In this ROBO Global Healthcare Technology and Innovation Index spotlight, we take a look at Guardant Health (GH). The index underlies the $58.7 million ROBO Global Healthcare Technology and Innovation ETF (HTEC). Here, we explore what makes Guardant Health unique within the genomics subsector and dive into its recent performance.
Guardant Health originated in California in 2012. It is a pioneering genomics company and market leader in liquid biopsy testing. Liquid biopsy is a noninvasive method that detects cancer by analyzing traces of tumor DNA in a patient’s blood sample. It offers a less intrusive alternative to traditional tissue biopsies.
Initially recognized for Guardant360 — the first FDA-approved comprehensive liquid biopsy test for late-stage cancer therapy across 50 different cancer types — GH has since expanded its testing applications to maintain its technological leadership. In 2021, it launched Guardant Reveal. That is the first blood-only test for detecting residual disease after surgery or recurrence in colorectal cancer patients.
This year, the company saw Shield become the first blood test approved by the FDA as a primary screening option for colorectal cancer that meets performance requirements for Medicare coverage.
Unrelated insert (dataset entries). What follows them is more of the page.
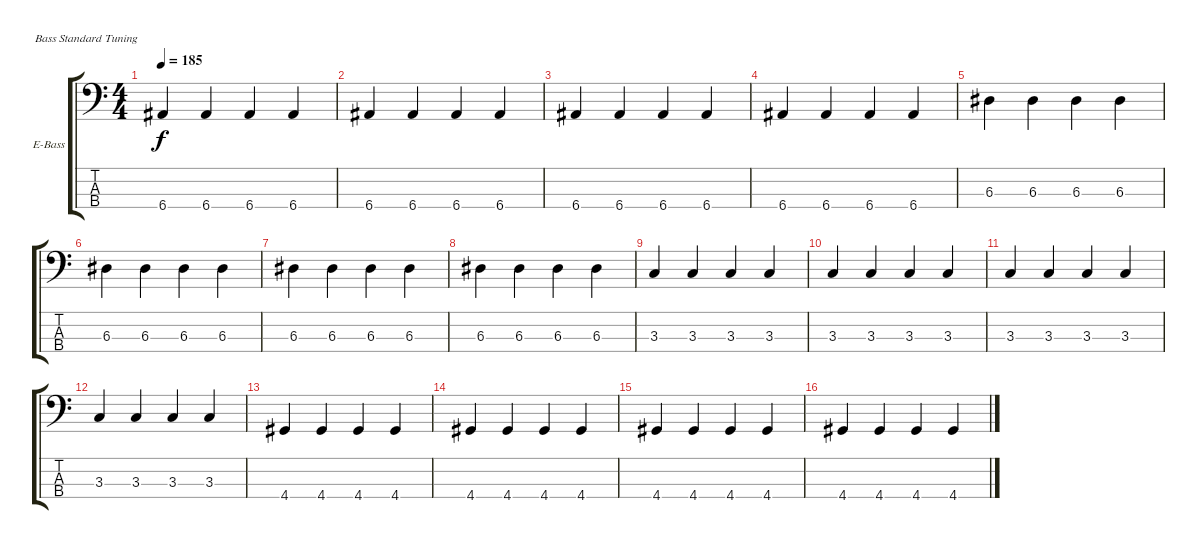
\defaultSystemsLayout 4
\bracketExtendMode groupsimilarinstruments
\firstSystemTrackNameOrientation horizontal
\otherSystemsTrackNameOrientation horizontal
\track ("David Desrosiers" "E-Bass") {instrument electricbassfinger}
\staff {score tabs}
\tuning (G2 D2 A1 E1)
\ts (4 4)
\tempo 185
\clef f4
\scale
0.333333
\ks c
6.4.4{dy f} 6.4.4 6.4.4 6.4.4 |
\scale
0.333333 6.4.4 6.4.4 6.4.4 6.4.4 |
\scale
0.333333 6.4.4 6.4.4 6.4.4 6.4.4 |
\scale
0.333333 6.4.4 6.4.4 6.4.4 6.4.4 |
\scale
0.333333 6.3.4 6.3.4 6.3.4 6.3.4 |
\scale
0.333333 6.3.4 6.3.4 6.3.4 6.3.4 |
\scale
0.333333 6.3.4 6.3.4 6.3.4 6.3.4 |
\scale
0.333333 6.3.4 6.3.4 6.3.4 6.3.4 |
\scale
0.333333 3.3.4 3.3.4 3.3.4 3.3.4 |
\scale
0.333333 3.3.4 3.3.4 3.3.4 3.3.4 |
\scale
0.333333 3.3.4 3.3.4 3.3.4 3.3.4 |
\scale
0.333333 3.3.4 3.3.4 3.3.4 3.3.4 |
\scale
0.333333 4.4.4 4.4.4 4.4.4 4.4.4 |
\scale
0.333333 4.4.4 4.4.4 4.4.4 4.4.4 |
\scale
0.333333 4.4.4 4.4.4 4.4.4 4.4.4 |
\scale
0.333333 4.4.4 4.4.4 4.4.4 4.4.4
GH’s extraordinary global impact was further acknowledged this May by its inclusion in TIME’s list of the 100 most influential companies.
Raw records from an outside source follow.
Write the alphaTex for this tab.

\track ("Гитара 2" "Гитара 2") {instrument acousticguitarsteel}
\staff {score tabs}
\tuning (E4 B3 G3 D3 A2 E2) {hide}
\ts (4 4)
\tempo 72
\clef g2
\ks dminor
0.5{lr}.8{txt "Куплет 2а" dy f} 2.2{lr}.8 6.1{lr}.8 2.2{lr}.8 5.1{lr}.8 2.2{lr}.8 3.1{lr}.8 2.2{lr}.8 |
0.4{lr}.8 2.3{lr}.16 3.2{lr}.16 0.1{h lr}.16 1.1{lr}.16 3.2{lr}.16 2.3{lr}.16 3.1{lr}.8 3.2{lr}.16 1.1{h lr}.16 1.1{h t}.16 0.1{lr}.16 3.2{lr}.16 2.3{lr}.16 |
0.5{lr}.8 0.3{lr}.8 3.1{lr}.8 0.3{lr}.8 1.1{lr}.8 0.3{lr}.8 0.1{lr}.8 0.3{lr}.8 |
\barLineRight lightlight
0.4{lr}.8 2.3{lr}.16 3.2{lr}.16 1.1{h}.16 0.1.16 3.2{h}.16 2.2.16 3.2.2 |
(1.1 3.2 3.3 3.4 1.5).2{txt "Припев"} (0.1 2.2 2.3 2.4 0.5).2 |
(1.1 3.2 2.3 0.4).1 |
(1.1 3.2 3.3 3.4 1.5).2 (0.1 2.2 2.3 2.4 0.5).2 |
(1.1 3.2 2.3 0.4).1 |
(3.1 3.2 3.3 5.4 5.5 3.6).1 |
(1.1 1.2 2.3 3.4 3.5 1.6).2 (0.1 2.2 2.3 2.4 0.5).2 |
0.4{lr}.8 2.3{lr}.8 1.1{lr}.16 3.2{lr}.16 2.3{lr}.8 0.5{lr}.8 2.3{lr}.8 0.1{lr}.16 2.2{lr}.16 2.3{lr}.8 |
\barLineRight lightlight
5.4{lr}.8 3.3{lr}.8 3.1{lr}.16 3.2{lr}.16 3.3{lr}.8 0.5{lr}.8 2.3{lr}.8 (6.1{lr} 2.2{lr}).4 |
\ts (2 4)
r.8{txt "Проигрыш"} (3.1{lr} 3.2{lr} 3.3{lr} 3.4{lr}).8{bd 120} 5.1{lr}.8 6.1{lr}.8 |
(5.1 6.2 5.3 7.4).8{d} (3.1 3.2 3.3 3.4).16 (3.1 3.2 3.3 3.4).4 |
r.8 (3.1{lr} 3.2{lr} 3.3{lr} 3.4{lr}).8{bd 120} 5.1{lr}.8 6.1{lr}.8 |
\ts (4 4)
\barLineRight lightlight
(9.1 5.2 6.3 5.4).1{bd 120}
Starting 2024 with strong momentum, Guardant Health reported impressive Q1 results. It exceeded expectations and raised revenue guidance for the year. Q2 continued this strong momentum with total revenue growth of 29% YoY to $177.2 million, driven by robust precision oncology revenue. Clinical test volume increased 14% YoY, reaching 49,400 tests. It achieved a gross margin of 59%. The primary driver of this growth was Guardant360, with contributions from newer products like Guardant360 TissueNext and Guardant360 Response. TissueNext is an NGS-based pan-cancer tissue test analyzing 498 biomarkers. Response is a blood-only test for early detection of treatment efficacy.
Guardant Continues Leading in a Healthcare Emerging Sector
In the last week of August, the company announced plans to raise $400 million through a stock issuance. This led to a 12.5% dilution and a subsequent 10% drop in stock price. There is a substantial burn rate and the likelihood of further dilution. But Guardant continues to lead in an emerging sector of healthcare. We believe its products have strong potential to become part of the standard of care in the future.
Guardant Health recently surpassed 500 peer-reviewed publications, showcasing its innovative products and scientific credibility. The company has an expanding portfolio of cutting-edge diagnostic tools and improving financial metrics. We believe it is well-positioned to play a key role in the future of cancer detection and treatment.